7431 ZFS Channel Programs #198

cwill · 2016-09-28T00:07:42Z

Reviewed by: Matt Ahrens mahrens@delphix.com ( @ahrens )
Reviewed by: George Wilson george.wilson@delphix.com ( @grwilson )
Reviewed by: John Kennedy john.kennedy@delphix.com ( @jwk404 )
Reviewed by: Chris Williamson chris.williamson@delphix.com ( @cwill )

ZFS channel programs (ZCP) adds support for performing compound ZFS administrative actions via Lua scripts in a sandboxed environment with time and memory limits.

Upstream bugs: DLPX-39221, DLPX-40120, DLPX-44957, DLPX-46641, DLPX-46247, DLPX-46672, DLPX-47073

zettabot · 2016-09-28T00:09:11Z

Can one of the admins verify this patch?

ikozhukhov · 2016-09-28T00:14:56Z

question - if i have lua5.2 as userland package - can i use it for builds? or you import all lua5.2 sources to uts?
i'm not sure that uts with fs/zfs is good place for lua sources

ghost · 2016-09-28T00:18:06Z

Agree with Igor, probably we should do the same as we did with ficl for loader project - install the binaries with -sys postifx.

cwill · 2016-09-30T19:16:45Z

It was necessary to slightly modify the base lua 5.2.4 interpreter for a couple reasons:

the need to disable a number of printing, file io, and pcall functions
error handling changes to allow channel programs to return errors rather than panicking the kernel
limited kernel stack space
math compatibility functions since we've changed the number representation from long double to int64_t
a handful of inconsistencies in expected standard library signatures

From looking at the configuration options for the packaged Lua interpreter, unfortunately I don't think we'd be able to just use binaries from a userland package with these modifications.

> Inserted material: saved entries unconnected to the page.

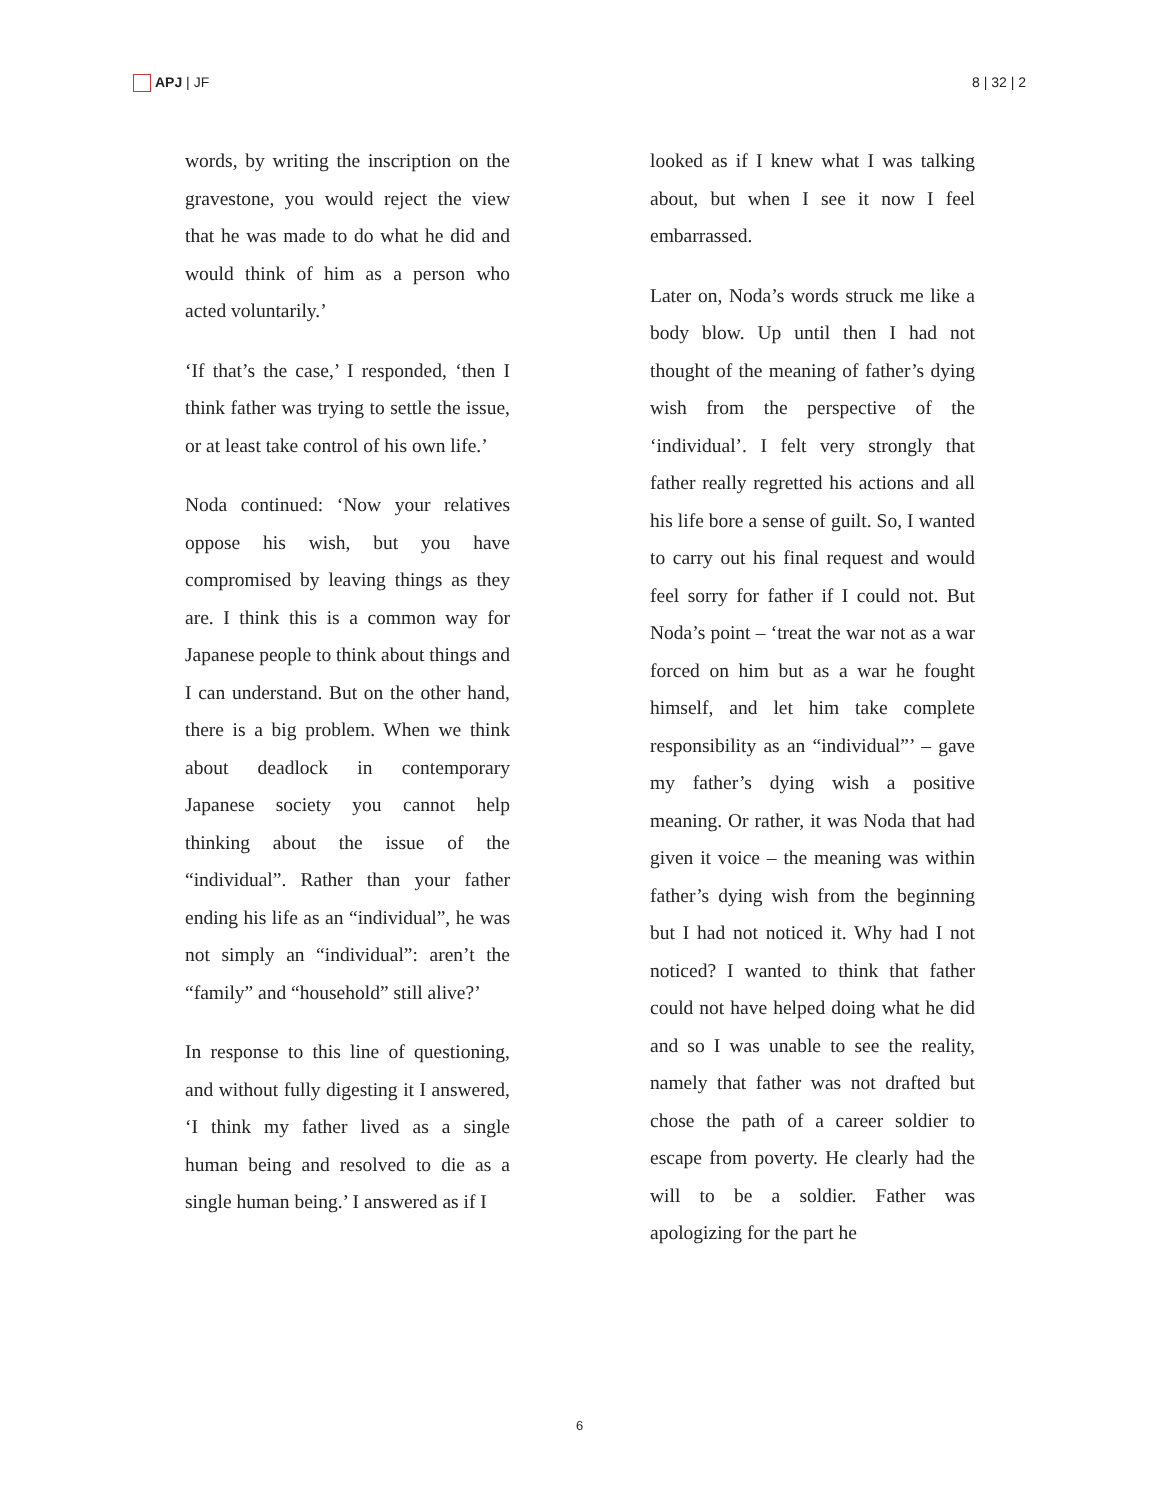APJ | JF 8 | 32 | 2
words, by writing the inscription on the gravestone, you would reject the view that he was made to do what he did and would think of him as a person who acted voluntarily.’
‘If that’s the case,’ I responded, ‘then I think father was trying to settle the issue, or at least take control of his own life.’
Noda continued: ‘Now your relatives oppose his wish, but you have compromised by leaving things as they are. I think this is a common way for Japanese people to think about things and I can understand. But on the other hand, there is a big problem. When we think about deadlock in contemporary Japanese society you cannot help thinking about the issue of the “individual”. Rather than your father ending his life as an “individual”, he was not simply an “individual”: aren’t the “family” and “household” still alive?’
In response to this line of questioning, and without fully digesting it I answered, ‘I think my father lived as a single human being and resolved to die as a single human being.’ I answered as if I
looked as if I knew what I was talking about, but when I see it now I feel embarrassed.
Later on, Noda’s words struck me like a body blow. Up until then I had not thought of the meaning of father’s dying wish from the perspective of the ‘individual’. I felt very strongly that father really regretted his actions and all his life bore a sense of guilt. So, I wanted to carry out his final request and would feel sorry for father if I could not. But Noda’s point – ‘treat the war not as a war forced on him but as a war he fought himself, and let him take complete responsibility as an “individual”’ – gave my father’s dying wish a positive meaning. Or rather, it was Noda that had given it voice – the meaning was within father’s dying wish from the beginning but I had not noticed it. Why had I not noticed? I wanted to think that father could not have helped doing what he did and so I was unable to see the reality, namely that father was not drafted but chose the path of a career soldier to escape from poverty. He clearly had the will to be a soldier. Father was apologizing for the part he
6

As such we've added the full source.

I'm open to suggestions if there's a better home for the interpreter code than uts/common/fs/zfs/lua, though.

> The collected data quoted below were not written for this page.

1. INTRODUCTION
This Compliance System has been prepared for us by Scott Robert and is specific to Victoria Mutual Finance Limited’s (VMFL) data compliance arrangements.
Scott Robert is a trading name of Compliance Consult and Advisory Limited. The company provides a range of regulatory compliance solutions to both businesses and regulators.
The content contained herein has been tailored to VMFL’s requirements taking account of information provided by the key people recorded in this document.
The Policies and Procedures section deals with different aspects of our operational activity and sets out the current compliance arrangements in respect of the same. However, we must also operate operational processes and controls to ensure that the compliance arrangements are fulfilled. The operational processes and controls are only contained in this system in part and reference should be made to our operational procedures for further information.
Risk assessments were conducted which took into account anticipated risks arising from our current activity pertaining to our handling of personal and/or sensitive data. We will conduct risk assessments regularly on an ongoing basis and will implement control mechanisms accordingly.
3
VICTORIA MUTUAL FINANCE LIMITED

For reference, here's the diff between the stock Lua 5.2.4 interpreter and the modified one we've included:
https://gist.github.com/cwill/9b71422008c8c08ff091faefdcc0bc42

ikozhukhov · 2016-09-30T19:48:12Z

i think, based on info that current modified lua is part of kernel modules builds, will be better put sources to:
uts/common/lang/lua/* - where we can save original sources structure for next updates.

-Igor

On Sep 30, 2016, at 10:16 PM, Chris Williamson notifications@github.com wrote:

It was necessary to slightly modify the base lua 5.2.4 interpreter for a couple reasons:

the need to disable a number of printing, file io, and pcall functions
error handling changes to allow channel programs to return errors rather than panicking the kernel
limited kernel stack space
math compatibility functions since we've changed the number representation from long double to int64_t
a handful of inconsistencies in expected standard library signatures
From looking at the configuration options for the packaged Lua interpreter, unfortunately I don't think we'd be able to just use binaries from a userland package. As such we've added the full source.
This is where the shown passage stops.